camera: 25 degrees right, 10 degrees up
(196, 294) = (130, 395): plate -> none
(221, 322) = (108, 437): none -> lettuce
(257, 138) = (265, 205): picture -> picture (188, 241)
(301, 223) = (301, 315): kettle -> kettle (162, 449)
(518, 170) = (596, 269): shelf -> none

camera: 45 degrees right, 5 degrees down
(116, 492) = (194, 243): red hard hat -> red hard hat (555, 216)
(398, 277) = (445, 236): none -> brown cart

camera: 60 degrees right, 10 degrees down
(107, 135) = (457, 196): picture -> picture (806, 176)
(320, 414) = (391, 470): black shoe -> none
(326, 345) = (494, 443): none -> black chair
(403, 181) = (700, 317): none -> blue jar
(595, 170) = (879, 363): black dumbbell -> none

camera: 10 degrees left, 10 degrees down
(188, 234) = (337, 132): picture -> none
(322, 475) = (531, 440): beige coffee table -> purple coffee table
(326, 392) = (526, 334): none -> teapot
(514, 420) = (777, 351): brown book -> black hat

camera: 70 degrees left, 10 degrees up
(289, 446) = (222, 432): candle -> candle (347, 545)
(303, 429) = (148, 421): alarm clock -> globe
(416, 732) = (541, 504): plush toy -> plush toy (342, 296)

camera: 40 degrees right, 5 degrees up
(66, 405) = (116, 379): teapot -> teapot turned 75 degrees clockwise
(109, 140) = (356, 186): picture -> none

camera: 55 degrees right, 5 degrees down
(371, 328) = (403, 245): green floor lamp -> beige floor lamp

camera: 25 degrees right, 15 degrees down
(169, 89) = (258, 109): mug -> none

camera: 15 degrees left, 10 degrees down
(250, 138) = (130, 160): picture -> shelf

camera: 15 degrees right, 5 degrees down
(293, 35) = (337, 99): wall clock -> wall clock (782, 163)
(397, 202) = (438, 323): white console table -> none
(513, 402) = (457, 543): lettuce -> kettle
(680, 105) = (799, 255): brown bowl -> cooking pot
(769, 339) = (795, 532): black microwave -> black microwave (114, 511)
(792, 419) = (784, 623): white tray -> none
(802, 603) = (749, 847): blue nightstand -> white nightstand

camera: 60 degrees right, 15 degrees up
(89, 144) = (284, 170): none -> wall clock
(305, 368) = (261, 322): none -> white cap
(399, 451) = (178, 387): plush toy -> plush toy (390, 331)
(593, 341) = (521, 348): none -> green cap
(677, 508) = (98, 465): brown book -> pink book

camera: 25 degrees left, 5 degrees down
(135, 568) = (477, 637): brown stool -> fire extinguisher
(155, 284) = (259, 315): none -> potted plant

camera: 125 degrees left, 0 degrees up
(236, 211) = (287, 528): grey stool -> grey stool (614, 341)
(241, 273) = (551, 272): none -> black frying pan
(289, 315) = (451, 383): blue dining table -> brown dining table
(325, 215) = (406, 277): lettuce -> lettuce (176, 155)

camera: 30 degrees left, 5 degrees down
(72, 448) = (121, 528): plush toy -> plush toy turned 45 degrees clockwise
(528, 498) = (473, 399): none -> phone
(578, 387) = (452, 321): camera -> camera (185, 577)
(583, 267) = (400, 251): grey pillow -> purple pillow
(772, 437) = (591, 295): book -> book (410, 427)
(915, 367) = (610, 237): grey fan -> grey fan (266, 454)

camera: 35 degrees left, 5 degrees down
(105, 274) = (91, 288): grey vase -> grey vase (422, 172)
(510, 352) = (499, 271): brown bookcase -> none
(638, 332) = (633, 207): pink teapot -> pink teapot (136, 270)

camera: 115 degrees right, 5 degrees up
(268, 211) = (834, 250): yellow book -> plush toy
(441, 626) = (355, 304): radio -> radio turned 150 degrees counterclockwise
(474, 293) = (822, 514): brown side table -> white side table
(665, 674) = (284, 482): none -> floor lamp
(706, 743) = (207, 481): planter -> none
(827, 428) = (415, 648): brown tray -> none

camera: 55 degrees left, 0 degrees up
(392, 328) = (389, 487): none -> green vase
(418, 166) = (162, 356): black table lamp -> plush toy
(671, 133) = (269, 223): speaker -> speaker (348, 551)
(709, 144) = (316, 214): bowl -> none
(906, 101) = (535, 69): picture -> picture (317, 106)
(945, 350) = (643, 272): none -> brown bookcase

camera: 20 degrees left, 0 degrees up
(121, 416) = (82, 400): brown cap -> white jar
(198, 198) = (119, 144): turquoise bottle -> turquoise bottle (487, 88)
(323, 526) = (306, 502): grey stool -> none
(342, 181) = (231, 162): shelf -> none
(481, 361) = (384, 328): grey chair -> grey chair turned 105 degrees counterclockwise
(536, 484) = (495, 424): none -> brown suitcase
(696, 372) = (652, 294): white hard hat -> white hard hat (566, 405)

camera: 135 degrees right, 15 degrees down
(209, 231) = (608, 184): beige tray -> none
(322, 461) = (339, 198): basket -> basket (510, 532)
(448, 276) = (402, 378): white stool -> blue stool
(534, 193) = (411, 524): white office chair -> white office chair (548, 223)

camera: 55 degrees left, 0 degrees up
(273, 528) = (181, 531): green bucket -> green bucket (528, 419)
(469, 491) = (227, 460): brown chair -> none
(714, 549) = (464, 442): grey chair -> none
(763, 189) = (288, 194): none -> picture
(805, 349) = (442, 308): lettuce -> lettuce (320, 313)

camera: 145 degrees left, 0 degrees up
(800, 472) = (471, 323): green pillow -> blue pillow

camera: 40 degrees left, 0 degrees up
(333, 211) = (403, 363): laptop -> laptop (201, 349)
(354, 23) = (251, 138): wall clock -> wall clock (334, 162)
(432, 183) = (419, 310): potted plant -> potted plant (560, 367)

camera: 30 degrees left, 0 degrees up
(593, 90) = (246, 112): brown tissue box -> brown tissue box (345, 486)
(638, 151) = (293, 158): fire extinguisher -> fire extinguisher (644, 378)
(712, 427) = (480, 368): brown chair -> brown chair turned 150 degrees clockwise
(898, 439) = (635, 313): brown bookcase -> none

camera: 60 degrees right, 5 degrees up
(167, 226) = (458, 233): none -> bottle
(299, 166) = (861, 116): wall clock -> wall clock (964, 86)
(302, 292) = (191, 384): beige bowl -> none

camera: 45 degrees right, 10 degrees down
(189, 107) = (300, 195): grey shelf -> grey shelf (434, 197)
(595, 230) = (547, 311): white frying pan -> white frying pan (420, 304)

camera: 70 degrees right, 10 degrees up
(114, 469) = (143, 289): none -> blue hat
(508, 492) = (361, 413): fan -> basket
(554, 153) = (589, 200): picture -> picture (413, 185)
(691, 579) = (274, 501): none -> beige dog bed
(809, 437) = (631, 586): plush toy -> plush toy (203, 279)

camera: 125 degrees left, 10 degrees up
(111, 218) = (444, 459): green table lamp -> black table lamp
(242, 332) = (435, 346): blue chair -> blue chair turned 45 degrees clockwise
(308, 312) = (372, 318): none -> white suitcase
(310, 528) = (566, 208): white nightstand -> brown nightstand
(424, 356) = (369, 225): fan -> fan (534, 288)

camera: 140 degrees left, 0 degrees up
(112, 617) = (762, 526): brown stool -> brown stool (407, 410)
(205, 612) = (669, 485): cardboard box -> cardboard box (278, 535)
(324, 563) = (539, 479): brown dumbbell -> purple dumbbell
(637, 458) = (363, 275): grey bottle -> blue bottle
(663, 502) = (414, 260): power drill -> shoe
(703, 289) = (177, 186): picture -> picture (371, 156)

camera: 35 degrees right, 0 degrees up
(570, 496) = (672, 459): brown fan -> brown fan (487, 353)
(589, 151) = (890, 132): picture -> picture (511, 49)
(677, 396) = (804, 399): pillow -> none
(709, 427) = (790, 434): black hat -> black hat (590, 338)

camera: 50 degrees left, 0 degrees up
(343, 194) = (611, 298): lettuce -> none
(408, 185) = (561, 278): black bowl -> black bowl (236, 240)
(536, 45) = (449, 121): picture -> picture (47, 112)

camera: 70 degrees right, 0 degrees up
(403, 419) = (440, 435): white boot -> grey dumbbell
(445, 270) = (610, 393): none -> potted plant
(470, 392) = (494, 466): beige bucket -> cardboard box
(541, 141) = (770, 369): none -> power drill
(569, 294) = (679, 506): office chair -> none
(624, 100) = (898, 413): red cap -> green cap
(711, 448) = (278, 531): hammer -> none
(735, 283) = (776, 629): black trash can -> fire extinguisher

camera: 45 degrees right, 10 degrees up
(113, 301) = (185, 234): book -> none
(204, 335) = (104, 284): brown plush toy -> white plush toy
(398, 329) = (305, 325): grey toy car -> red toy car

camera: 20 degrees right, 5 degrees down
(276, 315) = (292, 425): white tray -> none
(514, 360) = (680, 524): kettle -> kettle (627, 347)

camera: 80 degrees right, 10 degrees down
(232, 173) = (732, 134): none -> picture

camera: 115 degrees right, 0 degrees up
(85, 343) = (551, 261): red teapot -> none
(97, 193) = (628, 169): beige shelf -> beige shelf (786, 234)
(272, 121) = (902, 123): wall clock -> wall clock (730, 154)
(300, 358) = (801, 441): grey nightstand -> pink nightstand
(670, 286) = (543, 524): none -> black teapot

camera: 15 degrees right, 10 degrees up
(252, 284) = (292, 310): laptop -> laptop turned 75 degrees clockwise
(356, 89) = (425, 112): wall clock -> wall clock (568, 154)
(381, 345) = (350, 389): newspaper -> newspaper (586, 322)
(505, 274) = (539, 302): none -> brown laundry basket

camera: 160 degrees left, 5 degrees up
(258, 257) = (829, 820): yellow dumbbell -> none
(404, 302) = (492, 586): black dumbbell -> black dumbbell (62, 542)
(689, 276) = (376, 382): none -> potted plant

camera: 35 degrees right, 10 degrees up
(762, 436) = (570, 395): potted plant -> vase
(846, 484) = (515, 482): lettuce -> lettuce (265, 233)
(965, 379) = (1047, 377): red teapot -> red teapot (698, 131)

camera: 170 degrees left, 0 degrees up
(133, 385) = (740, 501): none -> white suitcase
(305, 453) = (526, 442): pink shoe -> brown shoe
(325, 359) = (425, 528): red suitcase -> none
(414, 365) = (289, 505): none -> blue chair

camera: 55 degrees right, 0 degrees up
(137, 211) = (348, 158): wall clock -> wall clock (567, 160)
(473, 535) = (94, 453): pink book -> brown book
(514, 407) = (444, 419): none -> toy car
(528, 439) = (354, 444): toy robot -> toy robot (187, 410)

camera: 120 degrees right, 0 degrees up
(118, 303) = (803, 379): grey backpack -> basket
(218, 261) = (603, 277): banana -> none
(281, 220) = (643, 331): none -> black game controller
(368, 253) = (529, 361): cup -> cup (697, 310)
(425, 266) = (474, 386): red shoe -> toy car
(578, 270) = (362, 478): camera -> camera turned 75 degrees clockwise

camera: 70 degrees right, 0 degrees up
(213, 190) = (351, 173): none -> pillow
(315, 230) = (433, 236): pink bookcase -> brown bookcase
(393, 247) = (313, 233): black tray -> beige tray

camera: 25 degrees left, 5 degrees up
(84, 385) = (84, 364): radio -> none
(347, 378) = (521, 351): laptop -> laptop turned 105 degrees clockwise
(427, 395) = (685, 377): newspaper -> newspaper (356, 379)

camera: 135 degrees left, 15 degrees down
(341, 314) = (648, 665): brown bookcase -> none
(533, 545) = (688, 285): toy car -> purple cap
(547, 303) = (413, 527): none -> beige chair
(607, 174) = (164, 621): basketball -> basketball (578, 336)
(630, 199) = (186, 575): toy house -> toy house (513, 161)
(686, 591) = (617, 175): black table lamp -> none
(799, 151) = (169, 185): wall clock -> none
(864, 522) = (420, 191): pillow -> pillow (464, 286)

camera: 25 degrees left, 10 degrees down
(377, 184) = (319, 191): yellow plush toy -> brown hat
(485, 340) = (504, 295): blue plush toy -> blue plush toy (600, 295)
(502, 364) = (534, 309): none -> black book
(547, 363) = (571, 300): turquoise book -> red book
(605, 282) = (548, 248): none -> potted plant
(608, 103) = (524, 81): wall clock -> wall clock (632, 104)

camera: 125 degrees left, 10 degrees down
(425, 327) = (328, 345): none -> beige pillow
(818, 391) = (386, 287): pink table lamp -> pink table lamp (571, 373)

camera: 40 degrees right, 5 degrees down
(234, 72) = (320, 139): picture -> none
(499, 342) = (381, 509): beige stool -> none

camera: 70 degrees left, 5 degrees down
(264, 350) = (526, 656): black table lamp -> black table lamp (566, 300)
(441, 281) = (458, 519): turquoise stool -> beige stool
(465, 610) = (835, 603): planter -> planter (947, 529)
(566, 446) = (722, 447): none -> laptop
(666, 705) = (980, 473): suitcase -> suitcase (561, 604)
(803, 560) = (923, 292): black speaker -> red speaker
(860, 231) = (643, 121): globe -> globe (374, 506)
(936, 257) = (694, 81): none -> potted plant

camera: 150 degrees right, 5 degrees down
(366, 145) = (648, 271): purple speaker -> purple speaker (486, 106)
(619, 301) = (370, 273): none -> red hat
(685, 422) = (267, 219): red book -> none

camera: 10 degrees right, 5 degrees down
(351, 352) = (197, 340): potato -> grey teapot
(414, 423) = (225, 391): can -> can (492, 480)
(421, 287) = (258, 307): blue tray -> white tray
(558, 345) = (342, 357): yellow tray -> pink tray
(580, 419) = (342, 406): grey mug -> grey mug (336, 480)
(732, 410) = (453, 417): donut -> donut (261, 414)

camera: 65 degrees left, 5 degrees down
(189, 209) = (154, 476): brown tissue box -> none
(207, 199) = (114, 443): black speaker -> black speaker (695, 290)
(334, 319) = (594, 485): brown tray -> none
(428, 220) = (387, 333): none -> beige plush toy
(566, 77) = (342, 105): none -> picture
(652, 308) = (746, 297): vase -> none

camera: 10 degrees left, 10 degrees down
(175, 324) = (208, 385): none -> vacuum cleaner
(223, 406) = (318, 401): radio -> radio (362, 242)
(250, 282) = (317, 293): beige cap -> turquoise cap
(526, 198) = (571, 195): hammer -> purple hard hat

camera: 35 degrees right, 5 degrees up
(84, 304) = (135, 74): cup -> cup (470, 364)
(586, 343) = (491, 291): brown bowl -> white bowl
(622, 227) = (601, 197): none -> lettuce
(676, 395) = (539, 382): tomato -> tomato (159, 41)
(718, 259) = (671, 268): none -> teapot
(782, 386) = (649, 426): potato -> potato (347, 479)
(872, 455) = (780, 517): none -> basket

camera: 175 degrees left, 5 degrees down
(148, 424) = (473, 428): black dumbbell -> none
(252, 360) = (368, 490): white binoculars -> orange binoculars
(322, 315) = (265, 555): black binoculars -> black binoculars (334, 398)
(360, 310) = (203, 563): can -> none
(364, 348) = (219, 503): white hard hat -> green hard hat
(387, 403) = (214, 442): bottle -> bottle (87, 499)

→ Directions:
Within the data above, how many lines include the word "turned"? Respond with the number only.

→ Result below:
9